(Sixth in the series Superpod One – Where It All Began)
The story of Luna, the wayward orca, is well known. So, it’s not giving away the ending of this movie to say that his search for friendship among the humans he followed around came to a sad end one day, five years ago.
But the story of his life leading up to that fateful day is told poignantly by Mike Parfit and Suzanne Chisolm in their movie, The Whale, which opens on September 16. They showed us a preview this evening.
The story begins in Nootka Sound (pictured above), off the west coast of Canada, in 2001, when the young whale became separated from his family, the L pod.
Nootka Sound is a remote waterway that winds its way inland from the Pacific to one of the old logging towns up the river and the L pod often hangs out there on their salmon fishing expeditions.
When the pod returned to Puget Sound without Luna and his uncle, Ken Balcomb of the Center for Whale Research and other scientists speculated that the missing whales may have been fishing together when the uncle died. But no one really knows what happened.
Luna was only a year old, very young for animals who routinely live into their 60s or 70s and who don’t mature until they’re at least 20. What happened to him was like a human child finding himself alone and lost.
Fortunately for him, Luna had at least learned to catch his own food.
Orcas are social animals who need each other’s company. So, Luna did the next best thing to finding his own family: he started making friends with the humans who come and go on their boats in Nootka Sound.
Luna the celebrity
In the years that followed, the young whale attracted thousands of tourists who came to visit him. And he sparked a major dispute, involving the Canadian government, the whale protection groups and the marine circuses.
The government tried in vain to stop humans from accepting the friendship of Luna. The orca protection groups wanted to work with the young whale so that he would bond temporarily with them, enabling them to lead him back to his family.
And the marine parks came up with all manner of schemes to try to “save” Luna so they could put him on public display.
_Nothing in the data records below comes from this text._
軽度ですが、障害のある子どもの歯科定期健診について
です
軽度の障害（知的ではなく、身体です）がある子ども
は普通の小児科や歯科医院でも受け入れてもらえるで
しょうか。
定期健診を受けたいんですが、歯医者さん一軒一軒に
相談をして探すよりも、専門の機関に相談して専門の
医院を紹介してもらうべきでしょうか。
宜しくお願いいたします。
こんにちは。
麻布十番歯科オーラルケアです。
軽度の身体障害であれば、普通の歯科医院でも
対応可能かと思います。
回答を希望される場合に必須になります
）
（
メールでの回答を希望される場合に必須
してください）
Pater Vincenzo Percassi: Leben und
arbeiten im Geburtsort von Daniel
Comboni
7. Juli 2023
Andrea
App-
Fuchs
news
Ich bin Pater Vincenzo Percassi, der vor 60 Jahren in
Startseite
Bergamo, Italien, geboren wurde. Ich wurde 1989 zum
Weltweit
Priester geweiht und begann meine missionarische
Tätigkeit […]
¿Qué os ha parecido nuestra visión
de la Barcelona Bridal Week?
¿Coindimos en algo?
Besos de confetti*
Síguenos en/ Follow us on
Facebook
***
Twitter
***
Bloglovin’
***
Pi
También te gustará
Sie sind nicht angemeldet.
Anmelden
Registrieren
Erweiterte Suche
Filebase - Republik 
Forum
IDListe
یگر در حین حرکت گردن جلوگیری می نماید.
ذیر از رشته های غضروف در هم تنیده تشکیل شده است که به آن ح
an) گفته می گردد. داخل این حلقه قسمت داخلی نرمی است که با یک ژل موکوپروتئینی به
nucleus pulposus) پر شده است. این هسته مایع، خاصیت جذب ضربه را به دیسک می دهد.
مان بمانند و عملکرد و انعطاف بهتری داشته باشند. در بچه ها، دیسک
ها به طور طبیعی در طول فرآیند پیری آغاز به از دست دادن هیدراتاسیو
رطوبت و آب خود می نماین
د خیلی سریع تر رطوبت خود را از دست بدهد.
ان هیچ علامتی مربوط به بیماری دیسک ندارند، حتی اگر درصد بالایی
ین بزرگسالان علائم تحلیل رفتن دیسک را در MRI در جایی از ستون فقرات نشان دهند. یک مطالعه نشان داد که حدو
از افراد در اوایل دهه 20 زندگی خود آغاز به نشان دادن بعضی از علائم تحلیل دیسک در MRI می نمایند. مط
As an already-friendly whale who would also have been good for breeding, he would have been a huge prize, and at a minimal price.
The dispute continued for about five years while Luna befriended different people and groups, only to be baffled when they would suddenly stop reciprocating his friendship because of orders from the government.
In the end, one day when Luna was frolicking around the back of a tugboat and trying to make friends with the people on board, he was injured by the propeller and did not survive.
An allegory of human behavior
It’s a story about a whale. But it’s also a powerful allegory about human behavior: the special interests with dollar signs flashing in their eyes; the government bureaucracies trying to protect their turf and play by their own rulebook; the orca groups and scientists who knew exactly what to do to get Luna back to his family but could never get the government cooperation they needed; the fishermen who were afraid that Luna would eat “their” fish; and all the tourists and other visitors who wanted to play with him and have their photo taken with him but who would then move on or be stopped by the government – all of them leaving one very confused young animal in their wake.
Mike and Suzanne are not simply the producers of the movie; they know the story intimately since they were also involved in trying to save Luna. But they don’t try to propagandize. They’re expert enough moviemakers to know that the story is far more powerful when just told straight. And the result is a movie that’s moving and memorable.